(Beginning of Study text)

Reputation: 75
Working on a Finite element solver for the fun of it, I encountered a math problem where the area of a triangle has to be solved multiple times for different triangular elements on a mesh.
Note: This is all being done in Cython:
For the 2D case, the determinant formula allows us to do this by the least number of arithmetic operations.
A = 0.5|[x_1(y_2-y_3) + x_2(y_3-y_1) + x_3(y_1-y_2)]|
However this will be called once for each element and, in the case of adaptive meshing, for every iteration too. So finding the absolute value becomes a problem. Going with a function that does comparisons and if-else branching seems wrong. So i thought that bit manipulation could be a solution here maybe and went with this approach.
from libc.stdint cimport uint64_t
cdef union DoubleIntUnion:
double double_nr
uint64_t int_nr
cdef double fastABS(double number) nogil:
cdef DoubleIntUnion u_number
u_number.double_nr = number
u_number.int_nr &= <uint64_t>0x7FFFFFFFFFFFFFFF
return u_number.double_nr
this works. But is there any way to do it better in this case or any suggestions ?
Upvotes: 0
Views: 225
Reputation: 136495
If you just call std::abs
, which inlines floating point number binary and
to mask the sign bit, it would be challenging to beat it.
from libcpp.cmath cimport abs as std_abs
cdef double fastABS(double number) noexcept:
return std_abs(number)
Your solution with union cast involves loading a SIMD register into a general purpose register, masking the sign bit, and loading the general purpose register back into SIMD register. Such loads are not cheap and best avoided.
Benchmark your variants to get full understanding.

(End of Study text)
(Beginning of Data records)

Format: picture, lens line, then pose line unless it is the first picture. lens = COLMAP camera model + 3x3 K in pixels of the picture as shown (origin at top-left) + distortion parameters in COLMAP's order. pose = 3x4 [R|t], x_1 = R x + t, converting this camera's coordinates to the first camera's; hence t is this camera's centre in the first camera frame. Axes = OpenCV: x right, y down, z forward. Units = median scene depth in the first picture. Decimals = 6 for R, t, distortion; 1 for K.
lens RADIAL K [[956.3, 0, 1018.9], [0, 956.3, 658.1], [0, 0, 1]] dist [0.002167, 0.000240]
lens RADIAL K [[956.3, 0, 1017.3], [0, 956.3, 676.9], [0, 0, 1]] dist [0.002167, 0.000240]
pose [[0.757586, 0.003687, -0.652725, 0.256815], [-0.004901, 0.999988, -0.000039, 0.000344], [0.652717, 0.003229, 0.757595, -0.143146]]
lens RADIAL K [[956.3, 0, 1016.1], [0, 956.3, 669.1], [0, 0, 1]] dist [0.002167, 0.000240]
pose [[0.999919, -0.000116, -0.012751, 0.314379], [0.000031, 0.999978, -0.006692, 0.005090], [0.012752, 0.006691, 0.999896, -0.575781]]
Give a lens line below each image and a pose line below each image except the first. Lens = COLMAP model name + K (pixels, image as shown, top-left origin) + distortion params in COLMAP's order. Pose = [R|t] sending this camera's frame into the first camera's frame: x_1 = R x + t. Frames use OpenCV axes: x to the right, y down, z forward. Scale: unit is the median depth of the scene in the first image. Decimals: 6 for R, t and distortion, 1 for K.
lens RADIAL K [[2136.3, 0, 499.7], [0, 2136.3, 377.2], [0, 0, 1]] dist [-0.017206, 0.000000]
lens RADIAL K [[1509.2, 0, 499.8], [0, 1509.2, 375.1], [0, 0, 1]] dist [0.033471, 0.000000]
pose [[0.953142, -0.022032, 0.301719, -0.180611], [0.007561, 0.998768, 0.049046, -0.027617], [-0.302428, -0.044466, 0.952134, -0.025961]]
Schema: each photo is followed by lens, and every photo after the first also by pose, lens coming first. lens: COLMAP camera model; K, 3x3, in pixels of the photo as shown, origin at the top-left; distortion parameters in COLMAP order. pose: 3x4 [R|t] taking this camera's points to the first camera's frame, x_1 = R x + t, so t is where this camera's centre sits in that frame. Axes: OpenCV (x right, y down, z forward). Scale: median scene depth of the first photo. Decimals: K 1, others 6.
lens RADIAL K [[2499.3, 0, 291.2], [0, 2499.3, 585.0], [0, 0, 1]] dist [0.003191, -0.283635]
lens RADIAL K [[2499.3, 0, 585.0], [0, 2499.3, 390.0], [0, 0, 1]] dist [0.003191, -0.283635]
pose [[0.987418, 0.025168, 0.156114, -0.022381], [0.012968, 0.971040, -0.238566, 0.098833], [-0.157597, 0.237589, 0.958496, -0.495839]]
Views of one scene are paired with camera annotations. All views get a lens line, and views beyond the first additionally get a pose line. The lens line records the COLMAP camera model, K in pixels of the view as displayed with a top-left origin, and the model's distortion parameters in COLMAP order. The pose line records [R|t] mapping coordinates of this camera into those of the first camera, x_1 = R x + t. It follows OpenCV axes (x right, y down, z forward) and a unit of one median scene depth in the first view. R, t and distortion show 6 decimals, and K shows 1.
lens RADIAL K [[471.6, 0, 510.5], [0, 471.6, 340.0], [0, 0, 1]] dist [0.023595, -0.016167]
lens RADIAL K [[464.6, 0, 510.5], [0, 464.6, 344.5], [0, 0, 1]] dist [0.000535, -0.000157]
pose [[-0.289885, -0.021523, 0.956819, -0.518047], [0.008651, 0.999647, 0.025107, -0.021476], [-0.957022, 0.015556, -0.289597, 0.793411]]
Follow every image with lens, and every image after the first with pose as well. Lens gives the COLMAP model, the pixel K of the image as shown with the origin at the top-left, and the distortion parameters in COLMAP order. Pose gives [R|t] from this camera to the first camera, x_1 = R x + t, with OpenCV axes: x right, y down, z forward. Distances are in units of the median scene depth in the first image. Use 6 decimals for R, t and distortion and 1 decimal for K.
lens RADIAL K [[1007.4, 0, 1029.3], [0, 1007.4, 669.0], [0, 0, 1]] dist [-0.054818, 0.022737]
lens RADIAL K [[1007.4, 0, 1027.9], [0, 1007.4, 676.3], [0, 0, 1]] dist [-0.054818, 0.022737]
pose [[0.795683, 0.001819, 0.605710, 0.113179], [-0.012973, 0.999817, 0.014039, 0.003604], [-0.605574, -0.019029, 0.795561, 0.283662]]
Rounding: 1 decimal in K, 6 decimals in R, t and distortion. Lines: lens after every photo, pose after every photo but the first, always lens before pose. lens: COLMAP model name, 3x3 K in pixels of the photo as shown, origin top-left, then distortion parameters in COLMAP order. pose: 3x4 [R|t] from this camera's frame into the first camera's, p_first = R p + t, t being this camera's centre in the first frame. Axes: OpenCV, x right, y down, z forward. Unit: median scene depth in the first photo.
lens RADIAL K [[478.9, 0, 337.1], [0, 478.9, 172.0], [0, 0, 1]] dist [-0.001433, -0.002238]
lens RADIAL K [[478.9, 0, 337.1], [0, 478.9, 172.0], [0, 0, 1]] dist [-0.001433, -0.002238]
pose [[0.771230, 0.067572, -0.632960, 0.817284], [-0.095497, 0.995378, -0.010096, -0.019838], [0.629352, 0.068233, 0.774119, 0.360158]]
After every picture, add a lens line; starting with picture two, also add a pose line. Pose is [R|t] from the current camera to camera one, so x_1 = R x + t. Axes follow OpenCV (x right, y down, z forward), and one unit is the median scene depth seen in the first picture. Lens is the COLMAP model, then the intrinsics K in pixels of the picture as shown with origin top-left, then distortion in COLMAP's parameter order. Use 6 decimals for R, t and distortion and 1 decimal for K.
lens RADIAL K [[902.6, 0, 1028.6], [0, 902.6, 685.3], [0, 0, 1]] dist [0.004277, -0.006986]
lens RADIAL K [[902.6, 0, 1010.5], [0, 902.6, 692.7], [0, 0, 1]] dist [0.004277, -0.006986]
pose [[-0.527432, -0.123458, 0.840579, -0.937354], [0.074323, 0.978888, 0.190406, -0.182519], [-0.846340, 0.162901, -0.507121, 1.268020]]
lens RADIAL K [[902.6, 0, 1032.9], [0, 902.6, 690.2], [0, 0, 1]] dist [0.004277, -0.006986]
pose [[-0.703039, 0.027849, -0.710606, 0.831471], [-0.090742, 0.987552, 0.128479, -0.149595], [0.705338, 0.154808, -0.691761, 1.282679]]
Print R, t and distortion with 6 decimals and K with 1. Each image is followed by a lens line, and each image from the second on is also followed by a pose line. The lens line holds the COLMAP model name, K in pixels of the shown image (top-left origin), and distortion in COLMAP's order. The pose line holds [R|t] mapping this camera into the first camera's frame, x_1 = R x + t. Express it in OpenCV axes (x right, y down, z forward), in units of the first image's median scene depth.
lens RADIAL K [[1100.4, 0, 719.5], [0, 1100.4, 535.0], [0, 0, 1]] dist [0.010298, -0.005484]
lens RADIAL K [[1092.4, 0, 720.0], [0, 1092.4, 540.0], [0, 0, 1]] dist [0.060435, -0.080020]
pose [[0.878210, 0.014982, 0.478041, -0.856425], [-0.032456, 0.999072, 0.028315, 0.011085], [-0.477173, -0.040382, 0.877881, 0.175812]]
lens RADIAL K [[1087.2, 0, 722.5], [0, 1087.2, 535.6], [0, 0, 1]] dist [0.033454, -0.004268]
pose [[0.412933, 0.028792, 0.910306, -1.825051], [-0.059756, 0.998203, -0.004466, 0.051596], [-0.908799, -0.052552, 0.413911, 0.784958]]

(End of Data records)

Work request: Write out, word for word, the passage of the Cython absolute-value discussion above from "Reputation: 75" to "of arithmetic operations.".

Solution to the exercise:
Reputation: 75
Working on a Finite element solver for the fun of it, I encountered a math problem where the area of a triangle has to be solved multiple times for different triangular elements on a mesh.
Note: This is all being done in Cython:
For the 2D case, the determinant formula allows us to do this by the least number of arithmetic operations.